[Work to be completed] In the orienteering blog post below, how long was the Red course at the Umstead event?

Category Archives: Sports

What? No rain?

The past two events (Lake Johnson Night-O, directed by yours truly, and Schenck Forest) were extremely wet, coming after several days of rain _and_ with rain during the event.

Today’s event at Umstead didn’t look great either if you were to trust the weather forecasts at the beginning of the week. However, as the event got closer and the forecasts predicted the rain would stop some time Saturday night, we’ve seen a lot of people registering. I know because I happen to be on the list that gets the notifications.

Today was a bit windy, but otherwise sunny and – what a change – dry! Mostly. There was still a lot of mud everywhere, and on some steep hills I felt like skiing. But coming back with my clothes completely dry, that’s definiltely different.

Jozef designed a beautiful and very challenging course. The Green course was longer than our Red usually is (6.7km), and Red was 7.4km. If that doesn’t sound much, maybe I should add the elevation changes that pretty much killed my legs by the time I got to control 13 (out of 19). By then I was obviously no longer thinking straight, I lost probably at least 10 minutes looking for control 16 after I passed it probably by 30m. Then I lost a few minutes at control 19 (the last), a trivial one, because I took the wrong clearing (which was not mapped), instead of the obvious one with some man-made objects in it.

In a way I wish I stopped after #13 and call it a Green day; on the other hand I found out how out of shape I am (not that I didn’t know, having skipped some of my runs for wimpy reasons like “the trail is wet” and “I’m too tired to wake up”). 106 minutes of running (and walking towards the end) proved to be quite tough on those hills. Once the results are posted, I’ll know how bad I did compared to others.

I probably need to train for a specific goal, maybe I’ll set one after we come back from vacation in Romania, mid-May-ish.

To quote a slogan I read on a t-shirt: “procrastinators, unite tomorrow!”

(to be fair, I know I will not train while on vacation, except for maybe a food contest, so there’s little reason to plan for something now).

[Extracted data]
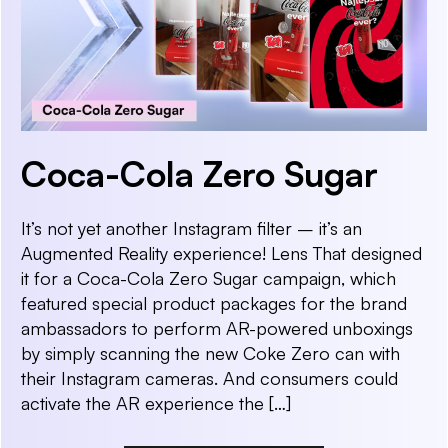
Coca-Cola Zero Sugar
It’s not yet another Instagram filter – it’s an
Augmented Reality experience! Lens That designed
it for a Coca-Cola Zero Sugar campaign, which
featured special product packages for the brand
ambassadors to perform AR-powered unboxings
by simply scanning the new Coke Zero can with
their Instagram cameras. And consumers could
activate the AR experience the […]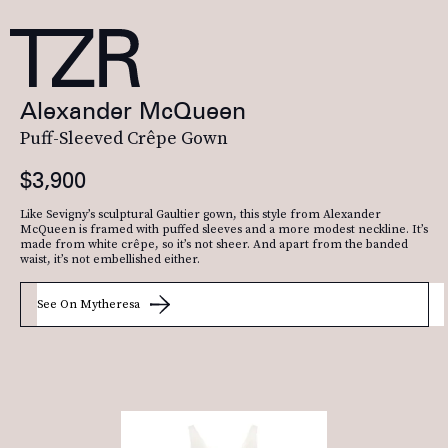
Alexander McQueen
Puff-Sleeved Crêpe Gown
$3,900
Like Sevigny’s sculptural Gaultier gown, this style from Alexander
McQueen is framed with puffed sleeves and a more modest neckline. It’s
made from white crêpe, so it’s not sheer. And apart from the banded
waist, it’s not embellished either.
See On Mytheresa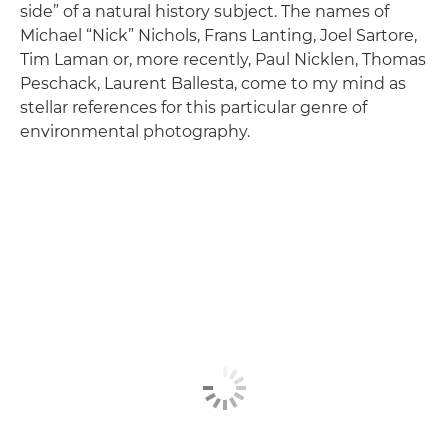
side” of a natural history subject. The names of
Michael “Nick” Nichols, Frans Lanting, Joel Sartore,
Tim Laman or, more recently, Paul Nicklen, Thomas
Peschack, Laurent Ballesta, come to my mind as
stellar references for this particular genre of
environmental photography.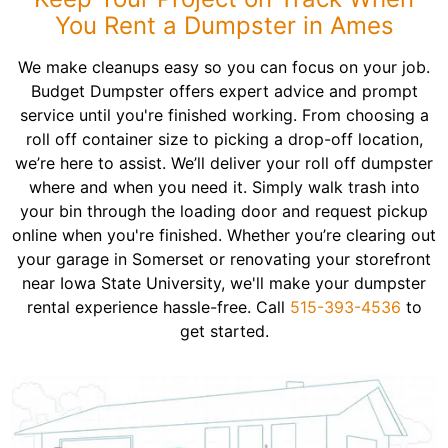
You Rent a Dumpster in Ames
We make cleanups easy so you can focus on your job.
Budget Dumpster offers expert advice and prompt
service until you're finished working. From choosing a
roll off container size to picking a drop-off location,
we’re here to assist. We’ll deliver your roll off dumpster
where and when you need it. Simply walk trash into
your bin through the loading door and request pickup
online when you're finished. Whether you’re clearing out
your garage in Somerset or renovating your storefront
near Iowa State University, we'll make your dumpster
rental experience hassle-free. Call
515-393-4536
to
get started.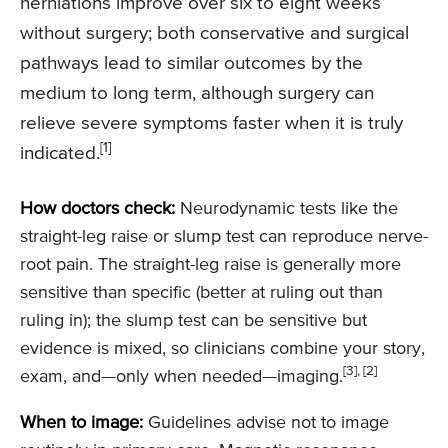
herniations improve over six to eight weeks
without surgery; both conservative and surgical
pathways lead to similar outcomes by the
medium to long term, although surgery can
relieve severe symptoms faster when it is truly
[1]
indicated.
How doctors check:
Neurodynamic tests like the
straight-leg raise or slump test can reproduce nerve-
root pain. The straight-leg raise is generally more
sensitive than specific (better at ruling out than
ruling in); the slump test can be sensitive but
evidence is mixed, so clinicians combine your story,
[3], [2]
exam, and—only when needed—imaging.
When to image:
Guidelines advise not to image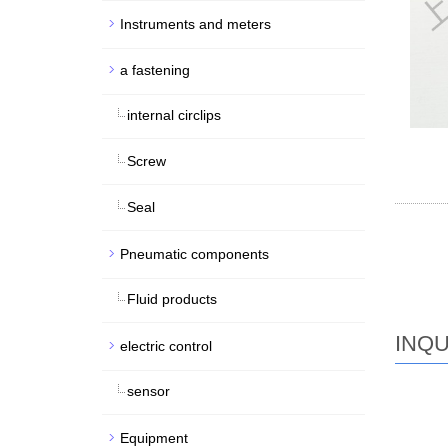
Instruments and meters
a fastening
internal circlips
Screw
Seal
Pneumatic components
Fluid products
INQU
electric control
sensor
Equipment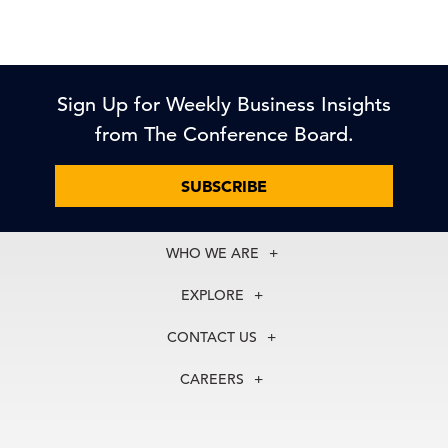
Sign Up for Weekly Business Insights
from The Conference Board.
SUBSCRIBE
WHO WE ARE
About Us
EXPLORE
Our History
Membership
Our Experts
CONTACT US
Centers
Our Leadership
North America
Councils
In the News
CAREERS
+1 212 759 0900
Reports
Press Releases
customer.service@tcb.org
See Open Positions
Events
Locations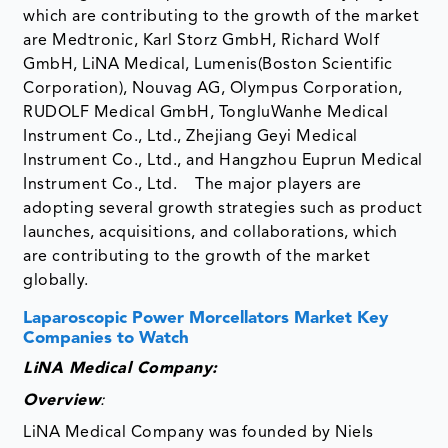
which are contributing to the growth of the market
are Medtronic, Karl Storz GmbH, Richard Wolf
GmbH, LiNA Medical, Lumenis(Boston Scientific
Corporation), Nouvag AG, Olympus Corporation,
RUDOLF Medical GmbH, TongluWanhe Medical
Instrument Co., Ltd., Zhejiang Geyi Medical
Instrument Co., Ltd., and Hangzhou Euprun Medical
Instrument Co., Ltd. The major players are
adopting several growth strategies such as product
launches, acquisitions, and collaborations, which
are contributing to the growth of the market
globally.
Laparoscopic Power Morcellators Market Key
Companies to Watch
LiNA Medical Company:
Overview
:
LiNA Medical Company was founded by Niels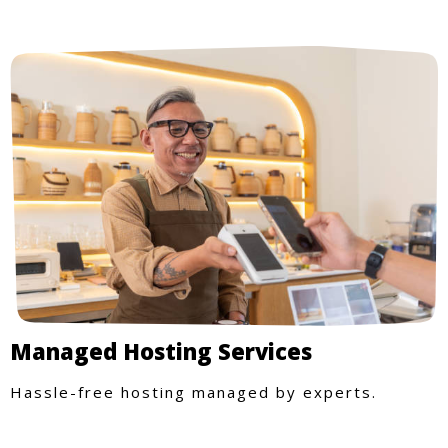
Managed Hosting Services
Hassle-free hosting managed by experts.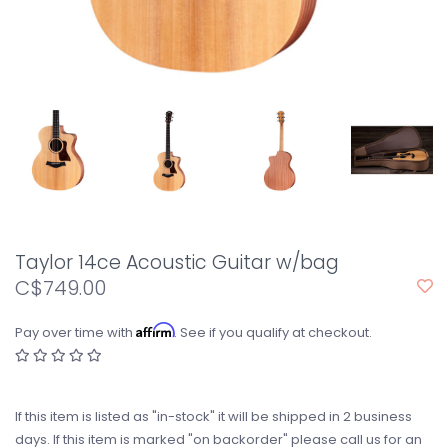
Taylor 14ce Acoustic Guitar w/bag
C$749.00
Affirm
Pay over time with
. See if you qualify at checkout.
If this item is listed as "in-stock" it will be shipped in 2 business
days. If this item is marked "on backorder" please call us for an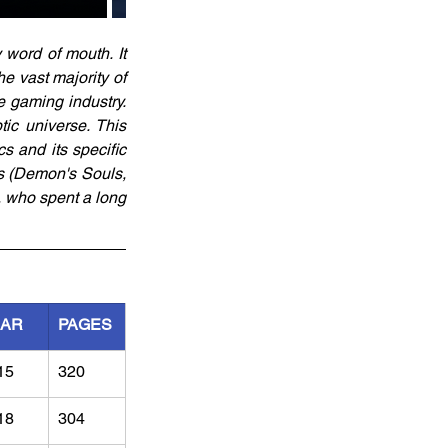
word of mouth. It 
 vast majority of 
 gaming industry. 
ic universe. This 
 and its specific 
s (Demon's Souls, 
 who spent a long 
EAR
PAGES
15
320
18
304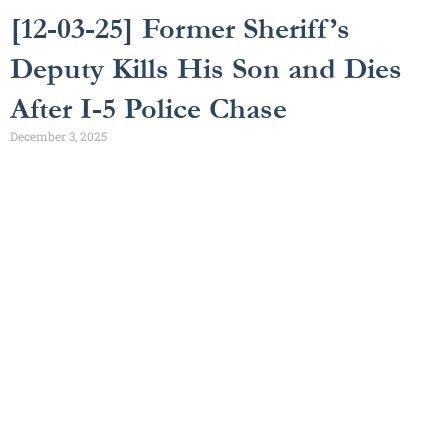
[12-03-25] Former Sheriff’s
Deputy Kills His Son and Dies
After I-5 Police Chase
December 3, 2025
Get a Free Consultation
[gravityform id="3" title="false"]
Get a
We have time for your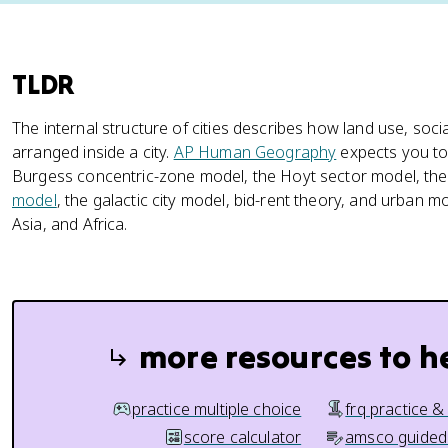
TLDR
The internal structure of cities describes how land use, soci
arranged inside a city.
AP Human Geography
expects you to 
Burgess concentric-zone model, the Hoyt sector model, th
model
, the galactic city model, bid-rent theory, and urban 
Asia, and Africa.
more resources to h
practice multiple choice
frq practice &
score calculator
amsco guided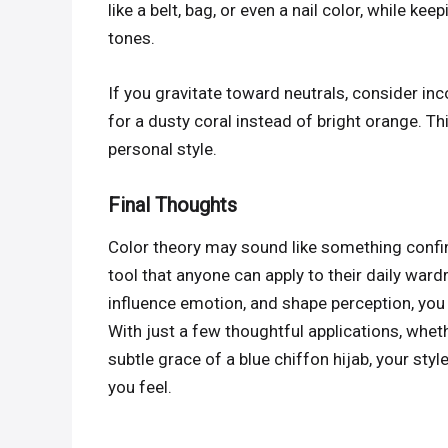
like a belt, bag, or even a nail color, while ke
tones.
If you gravitate toward neutrals, consider inc
for a dusty coral instead of bright orange. T
personal style.
Final Thoughts
Color theory may sound like something confined
tool that anyone can apply to their daily war
influence emotion, and shape perception, you c
With just a few thoughtful applications, wheth
subtle grace of a blue chiffon hijab, your st
you feel.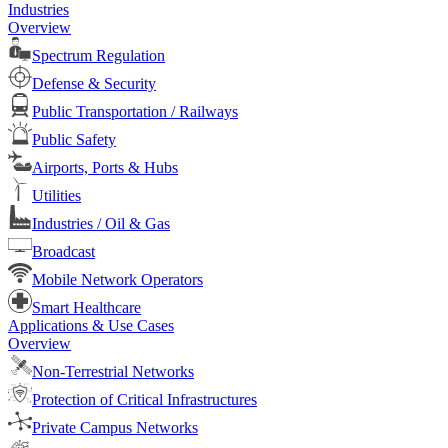
Industries
Overview
Spectrum Regulation
Defense & Security
Public Transportation / Railways
Public Safety
Airports, Ports & Hubs
Utilities
Industries / Oil & Gas
Broadcast
Mobile Network Operators
Smart Healthcare
Applications & Use Cases
Overview
Non-Terrestrial Networks
Protection of Critical Infrastructures
Private Campus Networks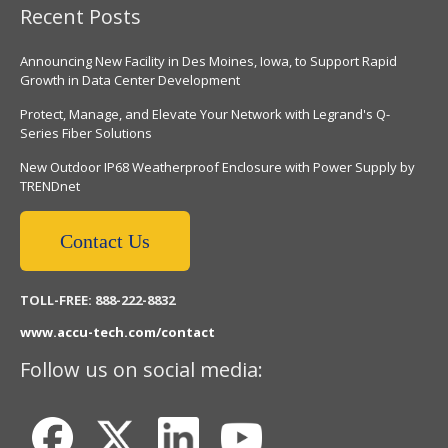
Recent Posts
Announcing New Facility in Des Moines, Iowa, to Support Rapid
Growth in Data Center Development
Protect, Manage, and Elevate Your Network with Legrand's Q-
Series Fiber Solutions
New Outdoor IP68 Weatherproof Enclosure with Power Supply by
TRENDnet
Contact Us
TOLL-FREE: 888-222-8832
www.accu-tech.com/contact
Follow us on social media: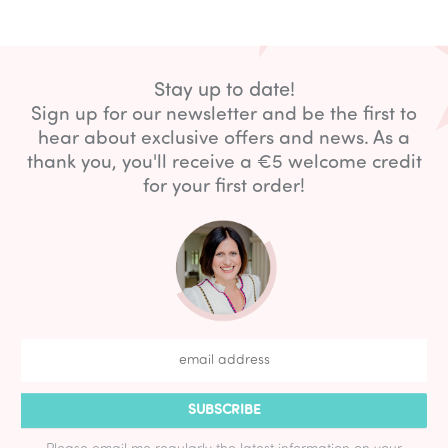
Stay up to date!
Sign up for our newsletter and be the first to
hear about exclusive offers and news. As a
thank you, you'll receive a €5 welcome credit
for your first order!
SUBSCRIBE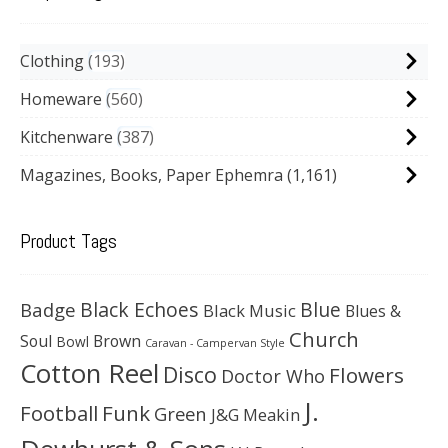
Clothing
193
Homeware
560
Kitchenware
387
Magazines, Books, Paper Ephemra
(1,161)
Product Tags
Black Echoes
Badge
Blue
Black Music
Blues &
Church
Soul
Brown
Bowl
Caravan - Campervan Style
Cotton Reel
Disco
Flowers
Doctor Who
J.
Football
Funk
Green
J&G Meakin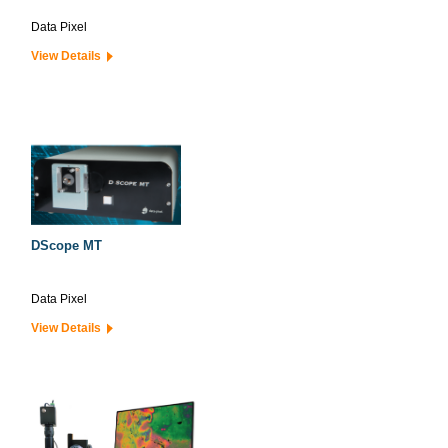
Data Pixel
View Details
DScope MT
Data Pixel
View Details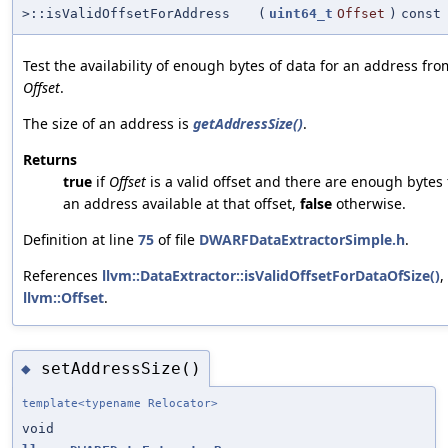
>::isValidOffsetForAddress
(
uint64_t
Offset
)
const
Test the availability of enough bytes of data for an address fro
Offset
.
The size of an address is
getAddressSize()
.
Returns
true
if
Offset
is a valid offset and there are enough bytes 
an address available at that offset,
false
otherwise.
Definition at line
75
of file
DWARFDataExtractorSimple.h
.
References
llvm::DataExtractor::isValidOffsetForDataOfSize()
,
llvm::Offset
.
setAddressSize()
◆
template<typename Relocator>
void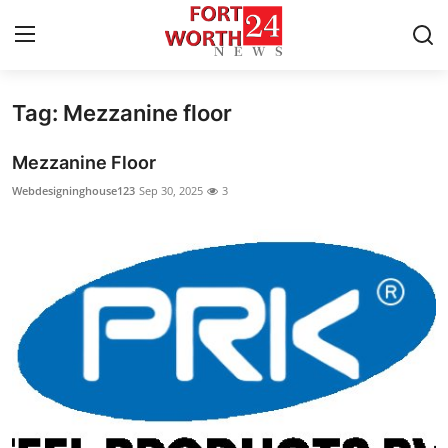
Tag: Mezzanine floor
Home
Mezzanine Floor
Contact
Webdesigninghouse123
Sep 30, 2025
3
Press Release
Privacy Policy
About
News Network
Submit Press Release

[Answer space] The Red course was 7.4 km long.